New York has low turnout because it has a set of laws that serve to disenfranchise voters in ways that other states could only ever dream of. (Yes, people technically have the right to vote, but because of a set of laws which I've described elsewhere, there's no way for them to use these votes to hold their elected officials accountable, like there is in other states).

Once every decade or so, yes, there's a race that's moderately contested (like the one you describe). But at that point, people aren't in the habit of voting anyway.

By the way, in your example the only reason Teachout ran as a Democrat instead of on the Working Families Party as she'd planned is because of these laws. The Working Families Party was pressured into endorsing Cuomo as their candidate, to ensure that they'd retain their ballot access. Teachout was angry enough that she decided to run as a Democrat, knowing full well that she'd lose, because nobody in New York ever wins a primary without the backing of the major party[0].

Teachout is far and away an exception, not the rule. Even then, her run was purely symbolic, and she herself knew it.

[0] Again, due to a whole bunch of laws that give the party incredible influence in shaping the outcome of primaries.


There were 29 major candidates for Democratic party this year. The Democratic primaries were very competitive, and turnout was high (all things considering). Why do you think you'd have different results nationally?

That presumes candidates would campaign the same way and voters would vote the same way.

Look at the way primaries are run. Candidates put extraordinary effort into small states because that's where the party has decided it wants to have its candidates slug it out. They could instead choose larger states but they don't. Or the candidates could campaign in larger states but it would sink their candidacy --they campaign in order to extract maximum value. It's similar with presidential campaigns.


Quick solution: Open primaries.

California has an open primary, first two past the pole approach.

In practice this has driven a big move to the center. Two democrats past the pole first? The more moderate one wins. Two republicans? Again, more moderate one wins in general.

IRV with highly partisan primaries is still a losing game. Go to an open IRV process and you have gold.


Maybe the NY primaries were different, but I don't know that turnout numbers bear out any real material impact from efforts to turn out non-traditional voters.

The real issue is actually partisan primaries that push both sides further to the edge.

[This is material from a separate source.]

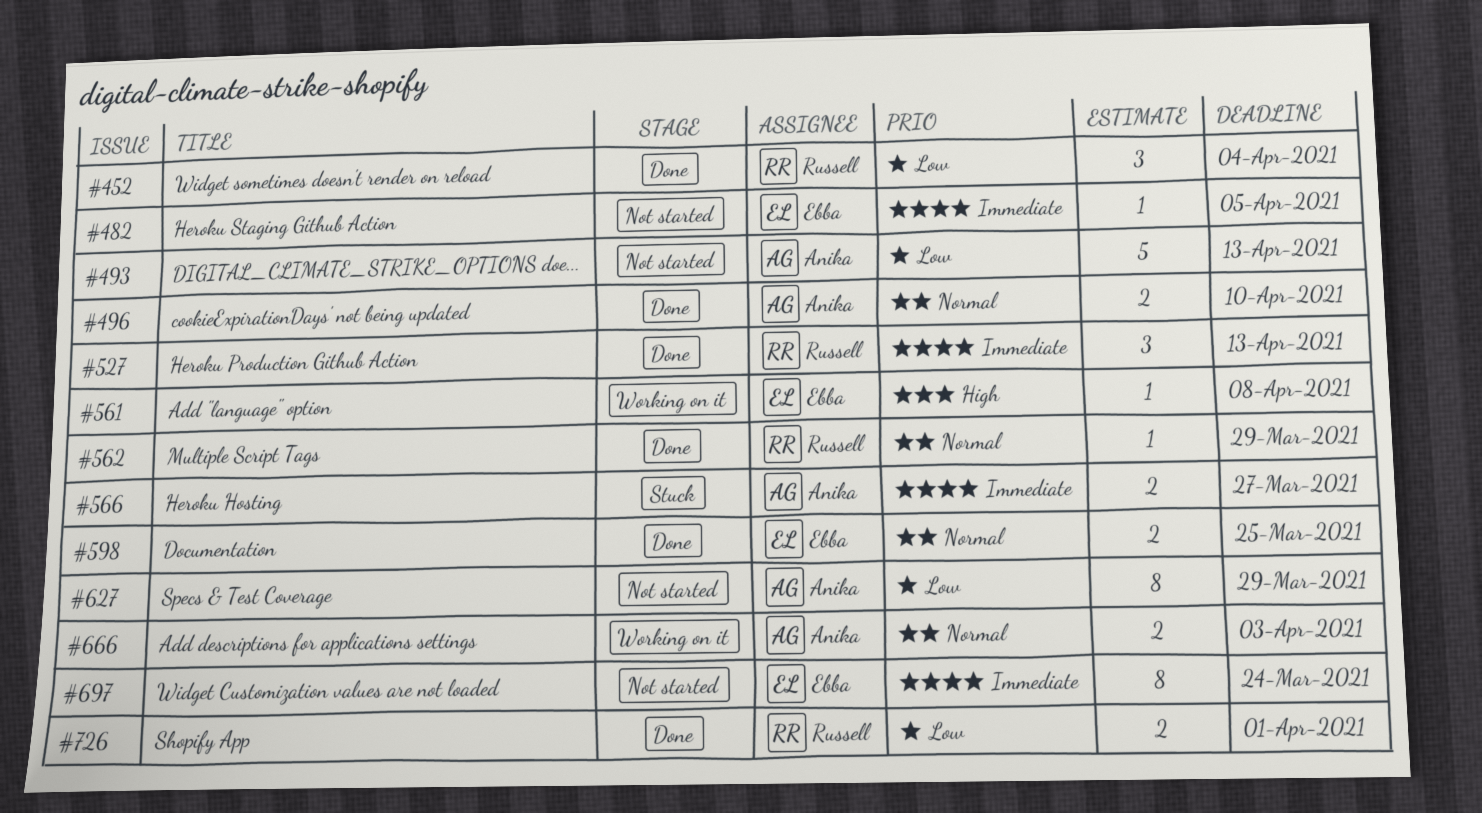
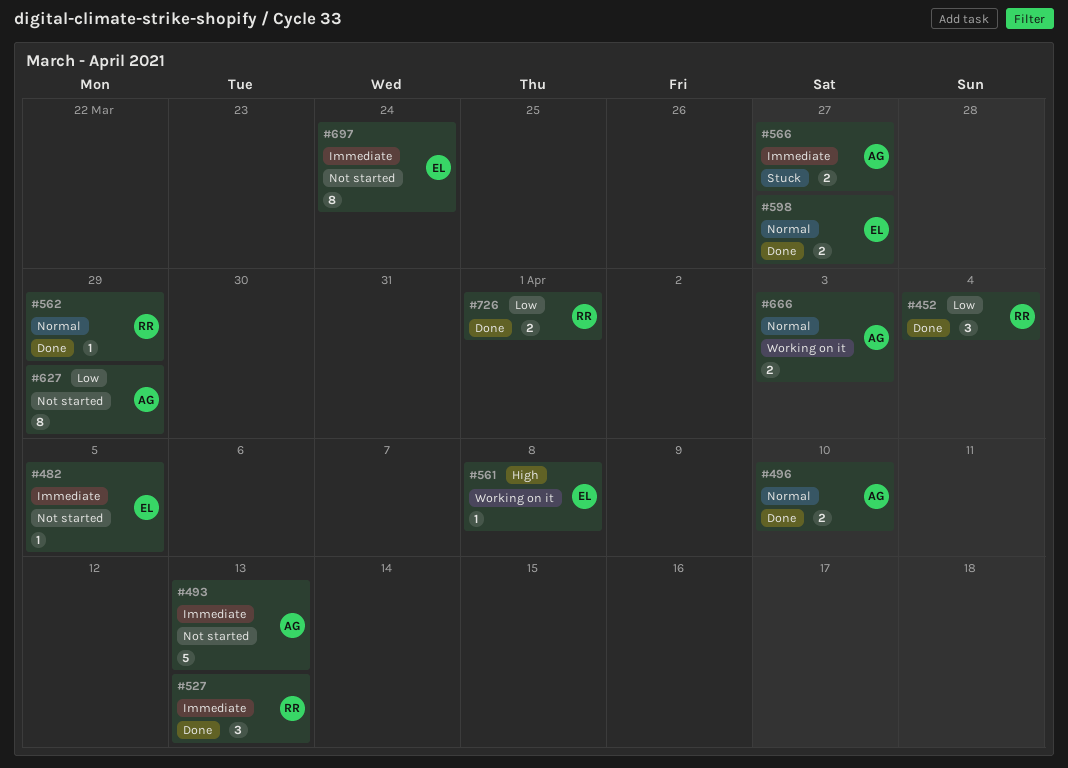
#493, priority: Low -> Immediate
#598, due: Mar 25 -> Mar 27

See what Alaska did recently for an example of how to fix this


It does. It shows a third party candidate can surpass expectations and still come nowhere close to winning a state.

No. If the system had been different, the candidates would have adopted a different strategy and you can't predict the outcome. The current system doesn't incentivize republicans from California to go vote like it doesn't for democrats from Alabama.

I don't think the California system is great. It ends up benefiting whatever faction fields the least number of candidates. IE, if 40% of voters support the Purple Party and there are only 2 candidates, and 60% of voters support the Yellow Party but there are 10 candidates, there's a decent chance that in the general you'll have two Purple Party candidates even though fewer people support them.

Anyway, in my experience the biggest issue with primary votes is that the vast majority of the population doesn't care, doesn't pay attention, and most don't even bother voting. Check out the turnout for most primaries (and California's "jungle primary" doesn't seem to have helped with turnout[1]), or ask the people around you about the positions between the two candidates in some of the recent local primaries.

[1] http://www.latimes.com/opinion/op-ed/la-oe-meyerson-californ...


So do many people in California. And that's only relevant in a general election. Why hasn't she gotten a reasonable challenger in the primaries?